What Is Form 1098: Mortgage Interest Statement?

Let me explain Form 1098 directly to you—it's a tax document you'll get as a homeowner if you've paid $600 or more in mortgage interest during the year. Your lender sends it to you so you can use it when filing your annual taxes.

This form includes key details like your name and taxpayer identification number (TIN), your address, your lender's name and TIN, their address, the number of properties securing the mortgage, the amount of mortgage interest you paid, the outstanding mortgage principal, any refund of overpaid interest, mortgage insurance premiums, and points paid on the purchase of your principal residence.

Key Takeaways

Understand that Form 1098 is a tax form outlining the interest, insurance premiums, and points you've paid on your mortgage. Lenders send it to you and the IRS. If you receive one, you can potentially deduct that mortgage interest on your yearly taxes.
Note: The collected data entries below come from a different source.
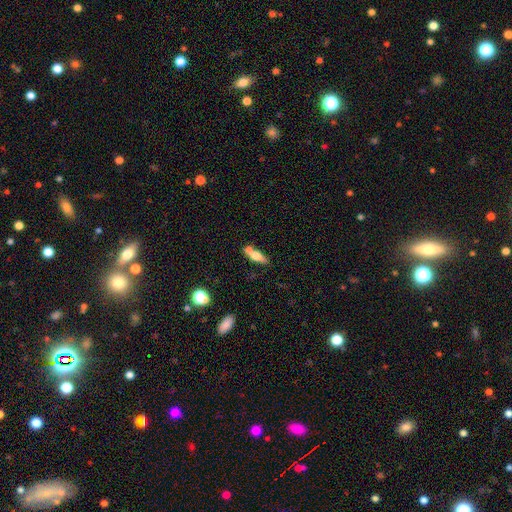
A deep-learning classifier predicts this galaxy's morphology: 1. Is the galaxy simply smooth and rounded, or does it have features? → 59% smooth, 33% featured or disk, 8% star or artifact.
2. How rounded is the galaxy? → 51% in between, 44% cigar-shaped, 5% round.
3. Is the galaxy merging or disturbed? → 45% none, 37% merger, 13% minor disturbance, 5% major disturbance.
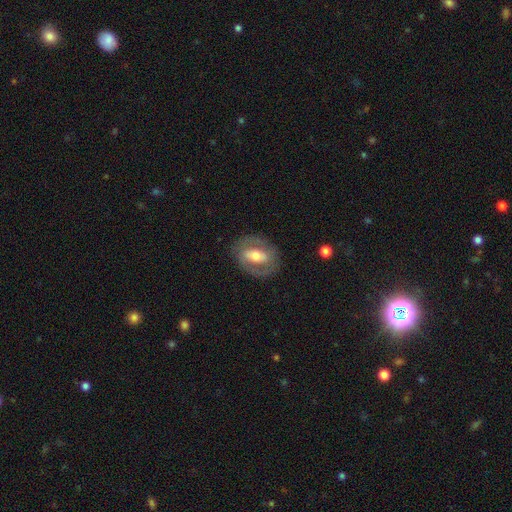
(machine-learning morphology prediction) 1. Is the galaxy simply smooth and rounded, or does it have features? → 64% featured or disk, 30% smooth, 6% star or artifact.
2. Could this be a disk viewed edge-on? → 93% no, 7% yes.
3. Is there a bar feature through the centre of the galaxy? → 41% strong, 32% weak, 27% no.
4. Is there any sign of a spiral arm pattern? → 54% no, 46% yes.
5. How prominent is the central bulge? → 63% moderate, 20% small, 14% large, 2% dominant, 1% none.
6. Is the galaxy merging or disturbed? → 79% none, 13% minor disturbance, 7% major disturbance, 1% merger.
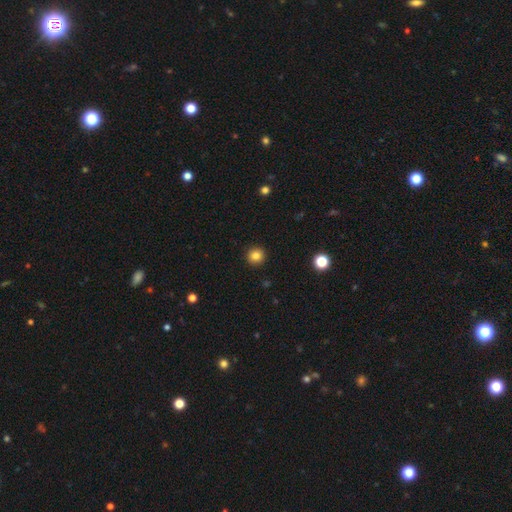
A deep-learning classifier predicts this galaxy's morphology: A smooth galaxy with no disk features (83%) that is round (94%). Merging: none (93%).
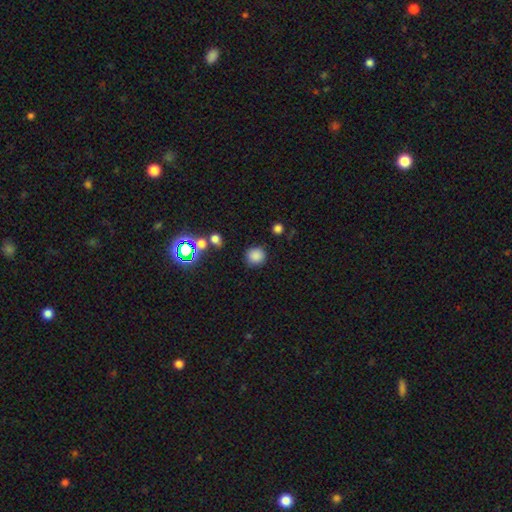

Remember, there are other 1098 forms for things like student loan interest or tuition payments that report tax-deductible amounts.

Who Receives Form 1098?

Mortgage lenders send Form 1098 to the IRS and a copy to you as the primary borrower. They do this if you've paid $600 or more in interest; if it's less, you might not get one. If you have multiple mortgages, expect a separate Form 1098 for each.

Rules for Deducting Mortgage Interest

The IRS sets specific rules for deducting mortgage interest, so pay attention. Your home must qualify— it has to be your main residence or a second home with sleeping, cooking, and bathroom facilities. The mortgage needs to be a secured debt. You can deduct interest on the first $750,000 of your mortgage, or $375,000 if married filing separately. For mortgages before December 16, 2017, the limits are $1 million and $500,000 respectively.

Note that the Tax Cuts and Jobs Act of 2017 adjusted the maximum mortgage amount for interest deductions.

How To Claim a Mortgage Interest Deduction

If you're claiming your mortgage interest as a deduction, start by verifying the accuracy of the Form 1098 from your lender. Look in Box 1 for the interest amount paid. You'll file this on Form 1040 or 1040-SR, reporting all itemized deductions on Schedule A, specifically line 8a for mortgage interest.

On mortgage points—these are fees paid to lower your interest rate, and they're listed on Form 1098 too. You might deduct them. Choose between itemized deductions and the standard deduction; if itemizing, including mortgage interest, lowers your taxable income more, go with that to save on taxes.

Other 1098 Tax Forms

Beyond the mortgage interest statement, there are several other 1098 forms, each tied to specific tax deductions. Let me break them down for you.

Form 1098-C

This form covers donations of motor vehicles, boats, or airplanes. If you donate a qualified vehicle worth more than $500, the receiving charity files Form 1098-C with the IRS, and you get a copy to potentially claim a deduction.

Form 1098-E

Student loan servicers send Form 1098-E to borrowers who've paid $600 or more in interest, with a copy to the IRS. You can use it to deduct some of that interest on your taxes.

Form 1098-T

Educational institutions file Form 1098-T for students who've paid qualified tuition and expenses, sending copies to the IRS and the student. Use this to claim education tax credits like the American Opportunity Tax Credit or Lifetime Learning Credit.

Form 1098-MA

This form reports mortgage assistance payments from the HFA Hardest Hit Fund. It helps you figure out how much mortgage interest remains deductible after receiving such assistance.

The Bottom Line

As a homeowner, if you've paid mortgage interest or points, you might claim a tax deduction using Form 1098 from your lender. Follow IRS rules precisely for this. Other 1098 forms could give you more itemized deductions on your taxes.